Data dependencies are generally bad in CPU bound loops, such as if you have a reasonably large packed array of some integer type, perhaps if you are encoding some kind of histogram. You can actually write this much more efficiently without using Unsafe by turning this in to a counted loop, which you can do by computing the number of leading zeros and dividing by 7:

    int varIntLength(long value) {
      return (63 - Long.numberOfLeadingZeros(value)) / 7;
    }

Long.numberOfLeadingZeros is a HotSpot intrinsic which is compiled to a single instruction - lzcnt on x86 and clz on ARM - which is really fast. Happily, negative proper fractions round to zero. Integer divisions are really expensive, but the JIT compiler won’t actually emit a divide instruction for this code.
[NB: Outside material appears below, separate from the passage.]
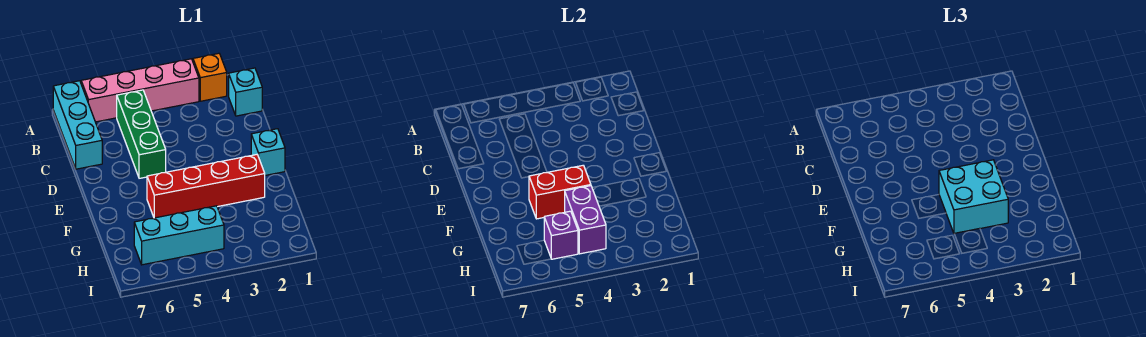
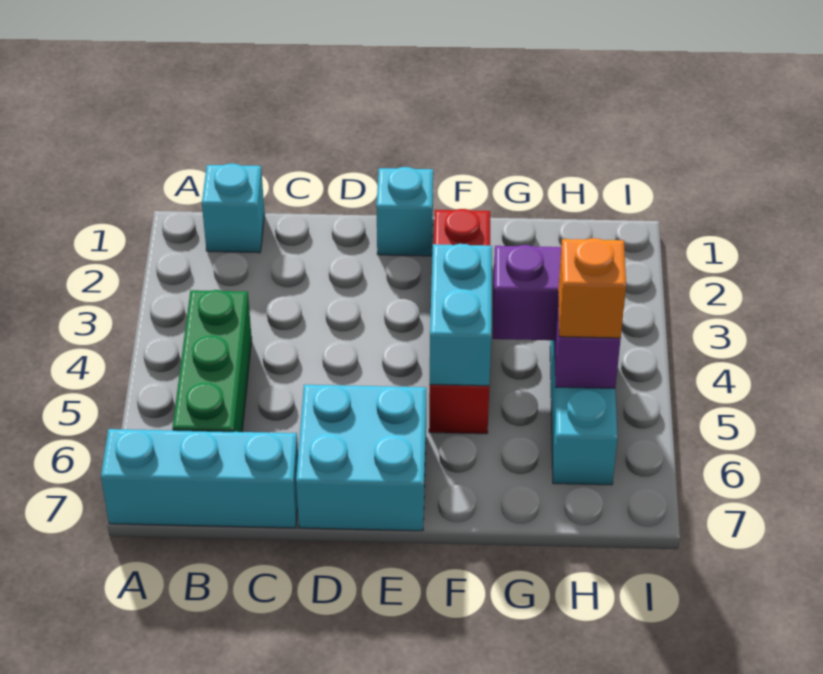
orange brick A2 level 1 -> orange brick H5 level 3
pink brick A3:A6 level 1 -> none
green brick B5:D5 level 1 -> green brick B4:B6 level 1
cyan brick F3:G4 level 3 -> cyan brick D6:E7 level 1
red brick F4:F5 level 2 -> cyan brick F4:F5 level 2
Even so, this can be sped up a little more by precomputing the lengths and just looking them up.

    private static final int[] VAR_INT_LENGTHS = new int[65];

    static {
        for (int i = 0; i <= 64; ++i) {
            VAR_INT_LENGTHS[i] = (63 - i) / 7;
        }
    }

    int varIntLength(long value) {
        return VAR_INT_LENGTHS[Long.numberOfLeadingZeros(value)];
    }

This leads to a simple counted loop, which leads to better code generation:

    private void writeVarInt(int offset, long value) {
        int length = varIntLength(value);
        for (int i = 0; i < length; ++i) {
            buffer[offset + i] = ((byte) ((value & 0x7F) | 0x80));
            value >>>= 7;
        }
        buffer[offset + length] = (byte) value;
    }

I found that this performs similarly for short varints (tags are typically very short varints, so it’s an important case to consider), but for larger numbers the counted loop performs much better.

Recommendations

Protobuf’s strength lies in its interface definition language, which makes communication between components owned by different teams easy, but it wasn’t designed for performance. The generated Java code is generally OK, if a little bloated, and you’ll probably find it allocates a lot, but it has to, because of the wire format. If you have a low latency or low overhead use case, Protobuf may not be the right choice. If the ability to declare interfaces and generate compliant services and clients trumps performance, you can improve performance by removing any nesting you don’t need. I really don’t think Protobuf is the right choice for telemetry because perfect telemetry would have no overhead whatsoever, which is impossible, but wire-formats which favour readers over writers should be avoided to move cost out of the host application.